It is breast cancer awareness month. My peripheral vision is strewn with pink ribbons. In Madrid, these are pinned on trees, painted on posters, stretched across T-shirts. This is also the month that marks a year since my mastectomy, following a stage-2 breast cancer diagnosis. I feel a twang of guilt at having failed to run a race in support of the cause yet. Worse, I haven’t even posted a video extolling the virtues of regular mammograms.
Breast cancer run in Madrid, October 2022
None of which is to say that cancer has left me curmudgeonly or isolated. The intellectual buzz this last year might have been about Artificial Intelligence’s threat to humanity, but for me it has been a time of discovering how the exquisite fragility of being human binds us in a communion that is robust because of its collective vulnerability. Being open about my diagnosis has meant that the nodes connecting me to the larger community of people with experience of illness, and the still larger one, of the broken and imperfect, have been lit into a twinkling constellation of care.

▶ Given information
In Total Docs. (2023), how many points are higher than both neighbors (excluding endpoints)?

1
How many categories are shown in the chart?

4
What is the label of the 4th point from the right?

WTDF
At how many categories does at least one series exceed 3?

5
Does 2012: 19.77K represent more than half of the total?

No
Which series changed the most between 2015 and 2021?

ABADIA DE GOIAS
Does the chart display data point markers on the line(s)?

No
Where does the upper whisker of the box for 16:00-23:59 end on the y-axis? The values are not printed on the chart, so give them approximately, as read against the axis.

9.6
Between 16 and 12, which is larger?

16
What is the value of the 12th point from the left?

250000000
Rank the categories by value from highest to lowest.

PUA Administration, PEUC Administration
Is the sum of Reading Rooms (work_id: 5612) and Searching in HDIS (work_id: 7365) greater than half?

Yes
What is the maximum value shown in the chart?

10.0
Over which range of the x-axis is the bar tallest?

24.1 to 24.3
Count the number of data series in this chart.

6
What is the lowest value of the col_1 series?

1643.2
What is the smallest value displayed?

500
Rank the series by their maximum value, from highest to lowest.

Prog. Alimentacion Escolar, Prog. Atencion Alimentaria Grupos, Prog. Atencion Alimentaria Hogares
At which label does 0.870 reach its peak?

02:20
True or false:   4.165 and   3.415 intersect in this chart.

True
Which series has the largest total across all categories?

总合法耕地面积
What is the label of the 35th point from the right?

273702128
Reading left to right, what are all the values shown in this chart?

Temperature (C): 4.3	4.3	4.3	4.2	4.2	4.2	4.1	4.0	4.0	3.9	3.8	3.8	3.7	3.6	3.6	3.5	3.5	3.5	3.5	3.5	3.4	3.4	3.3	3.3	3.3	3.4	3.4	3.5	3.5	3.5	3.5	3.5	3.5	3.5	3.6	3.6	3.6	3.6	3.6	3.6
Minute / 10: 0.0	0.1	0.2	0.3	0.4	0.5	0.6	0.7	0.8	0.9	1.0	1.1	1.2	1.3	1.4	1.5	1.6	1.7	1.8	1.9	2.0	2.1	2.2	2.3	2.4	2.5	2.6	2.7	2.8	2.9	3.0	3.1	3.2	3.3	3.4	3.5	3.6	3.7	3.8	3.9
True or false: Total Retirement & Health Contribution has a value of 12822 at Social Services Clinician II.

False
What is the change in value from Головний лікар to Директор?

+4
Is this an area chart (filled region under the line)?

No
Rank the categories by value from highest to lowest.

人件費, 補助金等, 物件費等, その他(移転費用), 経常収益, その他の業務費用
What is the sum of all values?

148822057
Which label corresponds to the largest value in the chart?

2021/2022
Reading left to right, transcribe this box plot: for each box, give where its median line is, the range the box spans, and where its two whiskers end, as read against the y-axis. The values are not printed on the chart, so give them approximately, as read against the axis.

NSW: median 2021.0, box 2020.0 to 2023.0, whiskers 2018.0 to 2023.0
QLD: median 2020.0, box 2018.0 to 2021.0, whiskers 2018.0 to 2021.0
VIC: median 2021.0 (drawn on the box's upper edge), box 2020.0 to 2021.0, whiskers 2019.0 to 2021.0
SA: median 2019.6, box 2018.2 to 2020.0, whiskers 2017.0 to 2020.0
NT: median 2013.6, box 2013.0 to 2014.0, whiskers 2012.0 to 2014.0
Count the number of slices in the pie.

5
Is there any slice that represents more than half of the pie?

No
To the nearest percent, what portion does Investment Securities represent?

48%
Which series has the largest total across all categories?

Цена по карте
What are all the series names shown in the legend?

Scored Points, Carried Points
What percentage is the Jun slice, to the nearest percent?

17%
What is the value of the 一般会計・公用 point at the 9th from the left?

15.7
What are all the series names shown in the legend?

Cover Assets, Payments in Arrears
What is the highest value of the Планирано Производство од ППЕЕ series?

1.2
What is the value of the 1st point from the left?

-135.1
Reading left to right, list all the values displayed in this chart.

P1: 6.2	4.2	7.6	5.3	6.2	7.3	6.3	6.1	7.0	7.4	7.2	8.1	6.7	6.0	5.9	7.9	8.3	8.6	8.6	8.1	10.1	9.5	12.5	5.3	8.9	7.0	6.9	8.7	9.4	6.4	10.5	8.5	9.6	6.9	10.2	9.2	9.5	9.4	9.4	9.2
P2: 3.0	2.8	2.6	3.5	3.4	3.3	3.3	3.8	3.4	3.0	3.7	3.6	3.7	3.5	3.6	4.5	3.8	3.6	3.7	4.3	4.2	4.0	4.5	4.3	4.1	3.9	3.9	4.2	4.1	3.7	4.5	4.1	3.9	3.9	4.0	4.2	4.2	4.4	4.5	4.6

▶ Assignment
Reproduce the passage from the text on breast cancer awareness month, starting with "Breast cancer run" and going on through "constellation of care.". You won't need the data for this.

▶ Written answer
Breast cancer run in Madrid, October 2022
None of which is to say that cancer has left me curmudgeonly or isolated. The intellectual buzz this last year might have been about Artificial Intelligence’s threat to humanity, but for me it has been a time of discovering how the exquisite fragility of being human binds us in a communion that is robust because of its collective vulnerability. Being open about my diagnosis has meant that the nodes connecting me to the larger community of people with experience of illness, and the still larger one, of the broken and imperfect, have been lit into a twinkling constellation of care.